### EXTRACTED MATERIAL
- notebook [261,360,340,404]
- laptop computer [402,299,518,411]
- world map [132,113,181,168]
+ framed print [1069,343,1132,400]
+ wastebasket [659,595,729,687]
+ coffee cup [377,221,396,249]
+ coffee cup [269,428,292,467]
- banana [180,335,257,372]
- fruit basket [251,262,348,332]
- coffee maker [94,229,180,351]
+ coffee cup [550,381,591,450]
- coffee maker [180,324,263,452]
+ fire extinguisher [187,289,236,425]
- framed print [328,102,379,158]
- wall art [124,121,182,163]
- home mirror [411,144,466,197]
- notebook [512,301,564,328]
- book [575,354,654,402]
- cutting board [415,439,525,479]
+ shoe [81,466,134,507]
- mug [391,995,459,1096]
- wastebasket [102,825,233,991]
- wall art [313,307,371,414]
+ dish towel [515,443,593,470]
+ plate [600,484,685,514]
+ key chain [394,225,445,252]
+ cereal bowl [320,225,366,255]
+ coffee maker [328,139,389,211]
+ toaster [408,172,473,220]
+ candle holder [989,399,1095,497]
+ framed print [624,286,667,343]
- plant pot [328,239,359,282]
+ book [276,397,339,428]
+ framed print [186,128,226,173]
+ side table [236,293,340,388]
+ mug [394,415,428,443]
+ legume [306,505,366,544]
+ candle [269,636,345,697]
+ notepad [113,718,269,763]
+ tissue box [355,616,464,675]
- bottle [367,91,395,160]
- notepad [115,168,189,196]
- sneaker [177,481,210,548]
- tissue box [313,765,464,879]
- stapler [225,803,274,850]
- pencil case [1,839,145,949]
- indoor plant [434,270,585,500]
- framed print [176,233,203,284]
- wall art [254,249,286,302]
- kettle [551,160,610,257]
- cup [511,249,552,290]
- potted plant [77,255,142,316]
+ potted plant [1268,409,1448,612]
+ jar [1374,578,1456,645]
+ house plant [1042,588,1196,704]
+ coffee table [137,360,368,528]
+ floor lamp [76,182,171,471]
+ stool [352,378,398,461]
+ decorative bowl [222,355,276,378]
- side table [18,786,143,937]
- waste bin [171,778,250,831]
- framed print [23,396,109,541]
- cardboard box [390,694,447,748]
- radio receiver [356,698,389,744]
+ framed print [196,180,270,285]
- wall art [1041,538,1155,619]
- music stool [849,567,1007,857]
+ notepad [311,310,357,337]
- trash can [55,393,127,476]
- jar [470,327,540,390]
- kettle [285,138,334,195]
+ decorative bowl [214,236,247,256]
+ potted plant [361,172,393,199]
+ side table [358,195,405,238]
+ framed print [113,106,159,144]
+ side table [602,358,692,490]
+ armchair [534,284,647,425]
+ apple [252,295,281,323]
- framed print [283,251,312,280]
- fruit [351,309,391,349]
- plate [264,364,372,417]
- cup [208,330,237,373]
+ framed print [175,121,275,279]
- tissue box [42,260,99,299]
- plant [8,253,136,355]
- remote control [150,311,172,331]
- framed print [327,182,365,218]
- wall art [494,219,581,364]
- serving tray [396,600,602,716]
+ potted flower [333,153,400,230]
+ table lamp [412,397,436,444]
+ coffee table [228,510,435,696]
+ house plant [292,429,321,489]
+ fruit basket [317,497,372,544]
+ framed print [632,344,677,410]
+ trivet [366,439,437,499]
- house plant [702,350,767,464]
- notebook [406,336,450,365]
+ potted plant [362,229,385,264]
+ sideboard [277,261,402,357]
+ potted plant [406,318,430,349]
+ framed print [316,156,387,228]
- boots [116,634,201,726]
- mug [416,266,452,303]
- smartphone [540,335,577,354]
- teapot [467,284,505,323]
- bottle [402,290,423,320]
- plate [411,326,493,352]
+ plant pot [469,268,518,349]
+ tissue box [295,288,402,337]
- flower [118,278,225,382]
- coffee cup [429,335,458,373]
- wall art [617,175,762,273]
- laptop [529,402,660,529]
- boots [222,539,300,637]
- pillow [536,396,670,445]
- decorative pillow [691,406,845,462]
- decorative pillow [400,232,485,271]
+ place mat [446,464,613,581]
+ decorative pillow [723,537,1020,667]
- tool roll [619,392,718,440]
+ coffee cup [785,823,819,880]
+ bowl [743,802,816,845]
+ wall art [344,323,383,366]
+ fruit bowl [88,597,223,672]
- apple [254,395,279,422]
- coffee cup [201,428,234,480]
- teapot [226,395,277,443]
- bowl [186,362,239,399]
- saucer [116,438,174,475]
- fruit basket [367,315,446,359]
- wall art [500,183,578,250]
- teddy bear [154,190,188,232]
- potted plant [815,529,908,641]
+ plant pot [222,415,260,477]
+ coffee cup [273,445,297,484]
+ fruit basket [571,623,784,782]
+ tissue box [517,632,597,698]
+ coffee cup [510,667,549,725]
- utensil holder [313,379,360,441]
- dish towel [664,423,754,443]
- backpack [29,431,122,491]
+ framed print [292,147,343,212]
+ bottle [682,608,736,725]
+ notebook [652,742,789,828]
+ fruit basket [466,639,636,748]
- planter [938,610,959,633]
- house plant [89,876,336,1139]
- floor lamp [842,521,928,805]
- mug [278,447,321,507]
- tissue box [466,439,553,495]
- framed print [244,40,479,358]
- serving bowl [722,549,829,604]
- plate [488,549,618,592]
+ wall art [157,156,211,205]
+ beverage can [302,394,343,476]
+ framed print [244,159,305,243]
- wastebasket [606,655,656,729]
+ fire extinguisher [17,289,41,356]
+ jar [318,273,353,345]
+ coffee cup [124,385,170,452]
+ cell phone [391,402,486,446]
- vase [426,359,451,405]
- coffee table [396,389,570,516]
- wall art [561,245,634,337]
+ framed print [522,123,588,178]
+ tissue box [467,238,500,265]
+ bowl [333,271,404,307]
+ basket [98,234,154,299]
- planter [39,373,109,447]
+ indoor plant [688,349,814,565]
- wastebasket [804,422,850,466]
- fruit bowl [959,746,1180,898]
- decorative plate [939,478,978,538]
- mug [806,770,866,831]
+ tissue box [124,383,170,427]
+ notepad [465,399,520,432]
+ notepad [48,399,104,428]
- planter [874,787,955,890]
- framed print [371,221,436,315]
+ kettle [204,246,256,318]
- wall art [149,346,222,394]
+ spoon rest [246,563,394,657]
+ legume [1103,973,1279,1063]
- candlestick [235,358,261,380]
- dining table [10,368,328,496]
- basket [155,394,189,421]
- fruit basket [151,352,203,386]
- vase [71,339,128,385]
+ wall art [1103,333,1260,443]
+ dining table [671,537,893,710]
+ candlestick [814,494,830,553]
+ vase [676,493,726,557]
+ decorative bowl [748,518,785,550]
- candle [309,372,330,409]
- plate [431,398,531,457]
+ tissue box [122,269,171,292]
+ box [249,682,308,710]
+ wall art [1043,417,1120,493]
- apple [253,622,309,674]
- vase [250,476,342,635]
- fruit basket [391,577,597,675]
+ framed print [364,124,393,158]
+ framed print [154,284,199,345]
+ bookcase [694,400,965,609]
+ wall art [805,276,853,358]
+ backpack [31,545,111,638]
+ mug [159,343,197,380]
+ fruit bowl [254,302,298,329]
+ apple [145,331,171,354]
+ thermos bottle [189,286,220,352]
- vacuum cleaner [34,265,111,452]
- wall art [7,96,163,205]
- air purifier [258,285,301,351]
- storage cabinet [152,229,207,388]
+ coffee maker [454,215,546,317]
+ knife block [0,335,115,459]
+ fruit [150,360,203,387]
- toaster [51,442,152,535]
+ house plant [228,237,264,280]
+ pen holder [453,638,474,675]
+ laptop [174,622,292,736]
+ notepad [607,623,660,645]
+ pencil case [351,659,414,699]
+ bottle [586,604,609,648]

### DESCRIPTION OF THE TASK
Say, as a single number and nothing more, how many lines of the entries contain the word "fruit".

### RESULT
12